А как быть с душой, с совестью, товарищи дорогие? Раньше до отупения назидалась назойливая фраза-заклинание народа: «Сталин — наш вождь и учитель… создатель… организатор… отец… руководитель…» Так сегодня с той же экспрессией повторяются слова проклятия «вождю», «учителю», «создателю», «организатору», «отцу», «руководителю». Что это?! Да то. Одни и те же люди пели хвалы, теперь те же самые люди кричат проклятия. Так они приносят «покаяния».
В истории ничто не проходит даром — и палачи получают заслуженное возмездие. Для всего приходит свое время, просыпается п а м я т ь человеческая и воздает каждому по заслугам.
Барабанные перепонки подрастающего поколения сокрушительными децибелами обрабатывает рок. Группа ученых-психологов на страницах «Литературной газеты» пытается выяснить причины проявления «казанского феномена» в среде молодежи: откуда он? Оттуда. От пономарей, певших хвалу, а теперь с тем же рвением и без зазрения совести посылающих хулу всему и вся.
Некоторые смеются даже над Гоголем. Дескать, «Русь-тройка»! И кто это выдумал! Потешаются. А это тот выдумал, после кого выдумать «наш паровоз, вперед лети» большого ума не требовалось. Пушкин, Гоголь, Тургенев, Толстой, Достоевский такое навыдумывали, такое написали, что вот уже почти сто лет ничего больше не написано подобного, а мы еще живы! Не все же из нас — претенденты в ЛТП. Не все.
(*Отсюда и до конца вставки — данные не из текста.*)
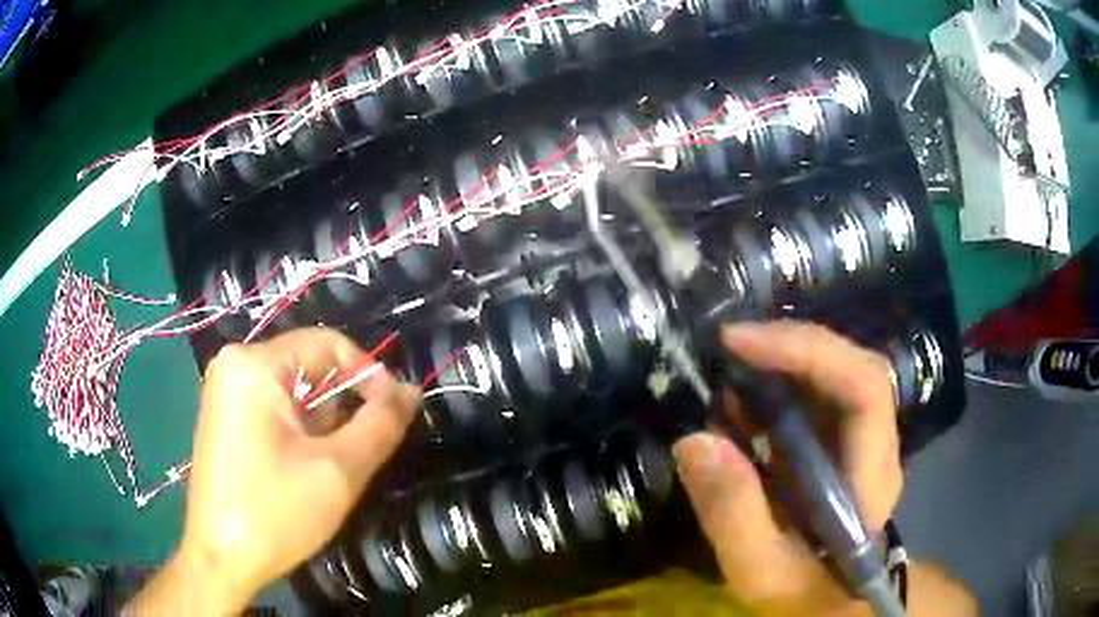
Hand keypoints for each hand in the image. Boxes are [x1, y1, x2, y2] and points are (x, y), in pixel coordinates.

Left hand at [128, 328, 419, 613]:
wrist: (220, 559)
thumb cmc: (275, 513)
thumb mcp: (338, 470)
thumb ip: (380, 424)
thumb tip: (410, 390)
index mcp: (254, 365)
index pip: (329, 345)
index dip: (370, 375)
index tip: (395, 415)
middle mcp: (234, 365)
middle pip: (309, 369)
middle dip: (341, 409)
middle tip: (358, 455)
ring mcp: (225, 391)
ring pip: (294, 392)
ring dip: (322, 425)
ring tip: (327, 470)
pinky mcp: (224, 417)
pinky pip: (274, 409)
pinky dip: (300, 433)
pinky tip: (301, 471)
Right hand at [673, 322, 900, 616]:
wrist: (827, 597)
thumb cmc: (801, 588)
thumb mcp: (759, 568)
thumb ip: (733, 514)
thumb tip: (694, 440)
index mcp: (872, 472)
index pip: (865, 386)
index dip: (810, 351)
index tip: (740, 343)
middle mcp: (876, 440)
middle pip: (852, 363)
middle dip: (792, 344)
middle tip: (729, 346)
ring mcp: (861, 435)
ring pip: (835, 368)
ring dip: (783, 358)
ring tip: (729, 371)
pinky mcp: (839, 437)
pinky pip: (816, 390)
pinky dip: (777, 381)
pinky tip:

Более полувека народы нашей страны прожили в братстве «рабства» — если верить терминологии некоторых органов печати. Неужели теперь мы не сможем прожить в братстве свободы, которая чуть забрезжила? Молодежь всегда бунтовала, на то она и молодежь. Но сегодняшние бунты не похожи на прошлые — это уже не стихия, а организованная толпа. Кем она организована, для чего? Стихия пошумит и стихнет. Организация существует продолжительное время. Но любая организация есть рабство. Неужели людей, тем более молодых людей, тянет в рабство любых организаций?! Этого я не понимаю. Комсомол — скучно. Понимаю. Сам был в комсомольской скуке. Неформалы сейчас появились. Только название бесформенное, но это ведь тоже о р г а н и з а ц и я! Но не скучно: ведь бои гладиаторские. Видимость свободы неформалов создается свободой от собственной совести и чести. Совсем недавно сюсюкающие корреспонденты носились с неформальными объединениями — интервьюировали. Теперь хоть прекратят, наверное, поняв, во что вылился этот «неформализм» — в форменные безобразия и просто драки.
Мальчишкам-де надо драться, говорят иные педагоги, чтобы мальчишки-де вырастали настоящими мужчинами, способными постоять за себя. Был мальчишкой, и знаю, что иногда только драка может принести удовлетворение при ущемлении чести мальчишки. Но дерущаяся толпа? Простите! В такой драке не честь защищается, а попирается всякая честь. В любом случае: двор на двор, улица на улицу, квартал на квартал. Бесчестие это. Трусливое бесчестье — групповые драки. И организуются такие драки самыми подлыми и трусливыми особями.